F20: Who provides the prize?
JS: UBloom donates $500 to the winner’s charity and $100 to the other four contestants’. Their charities invoice us, so it’s completely tax-deductible. I’ve also found that the press we get more than makes up for the cost. I was blown away last year when I heard someone say, “the guy from uBloom is here.” My company’s name is known in the industry, but consumers usually just refer to me as “the flower guy.”
I also have several industry partners who make this possible with product donations: Esprit Miami, Eufloria Flowers, Resendiz Brothers, FernTrust Inc., and Sun Valley Farms. At the end of the competition, Lane distributes bouquets of tulips for Women’s Day. It’s amazing seeing women’s reactions when they get a free bouquet—as well as the guys who can’t wait to give their girlfriends, wives, mothers or daughters flowers.
F20: Let’s talk a bit about getting press. What are your tips?
JS: Whenever I travel for a show or presentation, I call the local t.v. stations and offer to show up with flowers. Every florist should do this. I guarantee you no one will ever turn you down. You might have to be at the station by 6 a.m.—but you’ll definitely get air time and people will wake up seeing you and your flowers!
I also like to go on radio stations. When you’re working with a medium that’s not visual, it’s really important to be animated. Use specific adjectives like “luxurious,” “elegant” and “fragrant” when you talk about flowers. They say more than “pretty” or “nice.” Describe colors and textures. Use an enthusiastic tone, so your passion shines through.
Our celebrities also do a good job of generating press themselves. These people have a following in the community, as do the charities they choose to represent. They really help spread the word about the Flower Power Challenge. A past winner wrote an editorial for the newspaper talking about how the uBloom prize kept them afloat. This, in turn, got them more donations and cast us in a positive light in the community.
The winner of the Flower Power Challenge receives a flower crown. We stole a page from Ellen DeGeneres at the 2014 Oscars and take a group selfie, which always circulates pretty far on social media. The 2016 winner actually made it her profile picture on Facebook all year, which has been great publicity.
F20: What would you like industry players to take away from this experience?

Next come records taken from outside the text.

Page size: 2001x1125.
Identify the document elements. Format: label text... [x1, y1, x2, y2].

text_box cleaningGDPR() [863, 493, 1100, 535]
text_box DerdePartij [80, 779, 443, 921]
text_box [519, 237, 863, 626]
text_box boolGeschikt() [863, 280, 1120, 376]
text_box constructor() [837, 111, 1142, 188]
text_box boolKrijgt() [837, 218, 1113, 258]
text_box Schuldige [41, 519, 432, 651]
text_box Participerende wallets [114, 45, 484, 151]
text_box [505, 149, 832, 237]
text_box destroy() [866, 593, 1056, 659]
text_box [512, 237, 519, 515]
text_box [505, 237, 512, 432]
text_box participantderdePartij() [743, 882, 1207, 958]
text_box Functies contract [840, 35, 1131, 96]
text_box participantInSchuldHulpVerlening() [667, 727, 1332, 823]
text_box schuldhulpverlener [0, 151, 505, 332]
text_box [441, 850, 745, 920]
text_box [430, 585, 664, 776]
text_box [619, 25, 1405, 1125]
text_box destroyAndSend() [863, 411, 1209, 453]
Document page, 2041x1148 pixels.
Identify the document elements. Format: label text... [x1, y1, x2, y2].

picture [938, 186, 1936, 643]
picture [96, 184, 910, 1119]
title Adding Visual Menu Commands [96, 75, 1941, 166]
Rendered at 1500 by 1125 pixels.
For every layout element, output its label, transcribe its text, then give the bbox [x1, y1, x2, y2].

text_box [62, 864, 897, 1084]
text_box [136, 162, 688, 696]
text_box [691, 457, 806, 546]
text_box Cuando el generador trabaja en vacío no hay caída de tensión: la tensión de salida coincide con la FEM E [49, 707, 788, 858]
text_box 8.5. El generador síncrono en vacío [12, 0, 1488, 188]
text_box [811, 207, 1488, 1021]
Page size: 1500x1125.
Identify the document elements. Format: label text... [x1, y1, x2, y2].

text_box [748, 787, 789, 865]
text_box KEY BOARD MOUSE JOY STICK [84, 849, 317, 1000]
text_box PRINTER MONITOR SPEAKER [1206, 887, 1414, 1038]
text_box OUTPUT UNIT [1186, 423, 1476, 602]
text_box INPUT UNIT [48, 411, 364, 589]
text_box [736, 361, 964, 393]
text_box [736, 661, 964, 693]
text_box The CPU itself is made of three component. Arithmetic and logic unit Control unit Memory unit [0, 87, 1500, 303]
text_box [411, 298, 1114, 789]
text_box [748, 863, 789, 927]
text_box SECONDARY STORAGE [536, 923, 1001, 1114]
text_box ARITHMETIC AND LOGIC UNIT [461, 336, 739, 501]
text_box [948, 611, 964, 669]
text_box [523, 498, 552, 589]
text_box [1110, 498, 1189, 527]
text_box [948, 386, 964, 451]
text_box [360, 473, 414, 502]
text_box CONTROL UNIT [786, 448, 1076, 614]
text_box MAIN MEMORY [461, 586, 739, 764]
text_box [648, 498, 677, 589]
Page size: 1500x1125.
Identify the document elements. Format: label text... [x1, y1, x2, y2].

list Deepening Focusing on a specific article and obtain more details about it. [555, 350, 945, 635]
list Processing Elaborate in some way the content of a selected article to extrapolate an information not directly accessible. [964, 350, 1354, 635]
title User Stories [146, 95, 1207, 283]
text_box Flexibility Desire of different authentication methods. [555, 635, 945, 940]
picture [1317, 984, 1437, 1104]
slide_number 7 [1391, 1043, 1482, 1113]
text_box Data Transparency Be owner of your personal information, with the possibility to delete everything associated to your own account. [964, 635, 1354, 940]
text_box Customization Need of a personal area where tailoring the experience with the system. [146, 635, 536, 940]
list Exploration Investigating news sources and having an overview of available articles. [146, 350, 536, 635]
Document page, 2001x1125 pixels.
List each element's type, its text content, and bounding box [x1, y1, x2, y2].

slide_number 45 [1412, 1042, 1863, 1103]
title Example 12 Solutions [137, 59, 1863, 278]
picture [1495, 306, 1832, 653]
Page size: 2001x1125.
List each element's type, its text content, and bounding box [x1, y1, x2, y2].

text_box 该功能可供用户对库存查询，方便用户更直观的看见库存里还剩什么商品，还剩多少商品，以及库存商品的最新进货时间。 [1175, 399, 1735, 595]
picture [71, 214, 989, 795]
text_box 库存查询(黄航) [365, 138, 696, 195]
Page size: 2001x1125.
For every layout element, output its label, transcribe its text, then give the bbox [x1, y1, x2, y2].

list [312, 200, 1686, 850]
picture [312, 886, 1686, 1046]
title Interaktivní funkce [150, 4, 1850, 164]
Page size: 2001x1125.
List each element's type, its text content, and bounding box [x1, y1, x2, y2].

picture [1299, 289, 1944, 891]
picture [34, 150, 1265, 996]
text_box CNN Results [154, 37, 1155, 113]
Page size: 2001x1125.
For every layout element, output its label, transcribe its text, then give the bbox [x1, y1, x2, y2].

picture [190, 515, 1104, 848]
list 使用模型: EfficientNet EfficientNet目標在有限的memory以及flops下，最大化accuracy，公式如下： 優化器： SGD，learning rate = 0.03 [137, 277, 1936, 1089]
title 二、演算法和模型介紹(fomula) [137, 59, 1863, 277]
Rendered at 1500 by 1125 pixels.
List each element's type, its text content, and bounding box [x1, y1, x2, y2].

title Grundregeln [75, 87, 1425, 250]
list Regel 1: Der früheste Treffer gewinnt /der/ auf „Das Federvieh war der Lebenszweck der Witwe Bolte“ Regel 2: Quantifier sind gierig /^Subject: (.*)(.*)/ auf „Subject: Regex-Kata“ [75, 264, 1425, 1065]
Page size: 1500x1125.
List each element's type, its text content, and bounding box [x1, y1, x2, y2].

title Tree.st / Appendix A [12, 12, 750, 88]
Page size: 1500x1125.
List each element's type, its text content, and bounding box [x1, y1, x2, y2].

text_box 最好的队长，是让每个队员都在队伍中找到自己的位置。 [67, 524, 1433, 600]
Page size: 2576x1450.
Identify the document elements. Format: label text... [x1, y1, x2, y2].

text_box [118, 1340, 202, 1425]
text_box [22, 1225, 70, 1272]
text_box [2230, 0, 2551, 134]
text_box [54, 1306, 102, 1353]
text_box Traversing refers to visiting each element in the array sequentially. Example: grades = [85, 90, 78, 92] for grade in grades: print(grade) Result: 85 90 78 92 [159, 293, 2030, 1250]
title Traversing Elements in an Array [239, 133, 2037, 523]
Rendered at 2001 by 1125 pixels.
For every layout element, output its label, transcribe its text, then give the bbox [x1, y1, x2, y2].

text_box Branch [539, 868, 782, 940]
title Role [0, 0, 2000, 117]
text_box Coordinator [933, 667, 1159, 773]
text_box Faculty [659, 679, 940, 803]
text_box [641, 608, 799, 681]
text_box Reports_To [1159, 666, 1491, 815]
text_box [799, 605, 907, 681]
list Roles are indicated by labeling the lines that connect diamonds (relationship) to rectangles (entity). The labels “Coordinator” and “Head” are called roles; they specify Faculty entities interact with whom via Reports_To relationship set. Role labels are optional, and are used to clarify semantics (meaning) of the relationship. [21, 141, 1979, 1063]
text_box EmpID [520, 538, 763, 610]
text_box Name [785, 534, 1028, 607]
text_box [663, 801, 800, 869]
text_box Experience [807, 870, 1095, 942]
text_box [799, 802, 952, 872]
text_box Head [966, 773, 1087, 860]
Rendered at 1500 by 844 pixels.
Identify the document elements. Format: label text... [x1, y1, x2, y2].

JS: Anyone can replicate this, or do something similar. Every community has its own celebrities.
Every time I do the Flower Power Challenge, people in the audience come up to me and say, “I can’t wait to check out your shop.” I don’t have one. My mission is simply to get consumers interested in buying flowers. If florists do this in their own communities, I’m sure they’d get the same reactions. Design competitions are great for brand awareness. They’ll definitely get you business.